Leigh Hunt's character as an author was the counterpart of his character as a man. In some respects his literary position is unique. Few men have effected so much by mere exquisiteness of taste in the absence of high creative power; fewer still, so richly endowed with taste, have so frequently and conspicuously betrayed the want of it. As Wordsworth could never see where simplicity of poetic diction lapsed into mere prose, so Hunt was incapable of discovering where familiarity became flippancy. While Wordsworth, however, is at worst wearisome, Hunt is sometimes positively offensive to fastidious readers. This observation principally refers to his poetry, which, in spite of such vexatious flaws, nevertheless possesses a brightness, animation, artistic symmetry, and metrical harmony, which lift the author out of the rank of minor poets, particularly when the influence of his example upon his contemporaries is taken into account. He excelled especially in narrative poetry, of which, upon a small scale, there are probably no better examples in our language than " Abou ben Adhem " and " Solomon's Ring." He possessed every qualification for a translator, and it is to be regretted that his performances in that department are not more numerous and sustained. As an appreciative critic, whether literary or dramatic, he is hardly equalled; his guidance is as safe as it is genial. The no less important vocation of a censor was uncongenial to his gentle nature, and was rarely essayed by him.

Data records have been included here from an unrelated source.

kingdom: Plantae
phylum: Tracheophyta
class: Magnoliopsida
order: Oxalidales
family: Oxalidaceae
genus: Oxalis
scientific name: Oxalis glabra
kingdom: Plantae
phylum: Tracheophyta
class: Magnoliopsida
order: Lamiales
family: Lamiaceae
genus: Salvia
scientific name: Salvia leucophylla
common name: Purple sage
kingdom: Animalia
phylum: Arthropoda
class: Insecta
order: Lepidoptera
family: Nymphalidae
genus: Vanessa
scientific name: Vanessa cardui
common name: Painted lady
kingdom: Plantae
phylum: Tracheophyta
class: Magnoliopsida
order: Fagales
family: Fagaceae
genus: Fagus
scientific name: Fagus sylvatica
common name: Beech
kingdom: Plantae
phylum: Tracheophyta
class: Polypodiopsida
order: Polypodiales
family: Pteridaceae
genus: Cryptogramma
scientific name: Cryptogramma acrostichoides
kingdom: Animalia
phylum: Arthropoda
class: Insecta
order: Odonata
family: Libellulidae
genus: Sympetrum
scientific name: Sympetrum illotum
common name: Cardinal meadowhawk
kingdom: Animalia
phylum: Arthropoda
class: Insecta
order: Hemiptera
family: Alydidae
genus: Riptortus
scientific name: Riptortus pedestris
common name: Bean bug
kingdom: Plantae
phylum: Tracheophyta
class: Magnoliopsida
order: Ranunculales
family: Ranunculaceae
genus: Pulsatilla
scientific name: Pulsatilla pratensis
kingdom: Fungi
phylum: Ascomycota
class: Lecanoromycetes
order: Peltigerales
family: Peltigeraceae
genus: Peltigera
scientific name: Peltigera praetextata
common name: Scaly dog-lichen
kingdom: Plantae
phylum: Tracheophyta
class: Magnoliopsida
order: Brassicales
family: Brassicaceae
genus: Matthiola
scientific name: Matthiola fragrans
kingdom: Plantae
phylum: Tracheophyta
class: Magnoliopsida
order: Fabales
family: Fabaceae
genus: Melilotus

The principal authorities for Leigh Hunt's life are his Autobiography, published in 1850, and reprinted since his death with additions and corrections, and the two volumes of his Correspondence, published with a connecting thread of biography by his son in 1862. The references to him in the writings and biographies of his contemporaries are innumerable. A full bibliography of his works, with excellent remarks, has been published by Mr Alexander Ireland. (E. G.)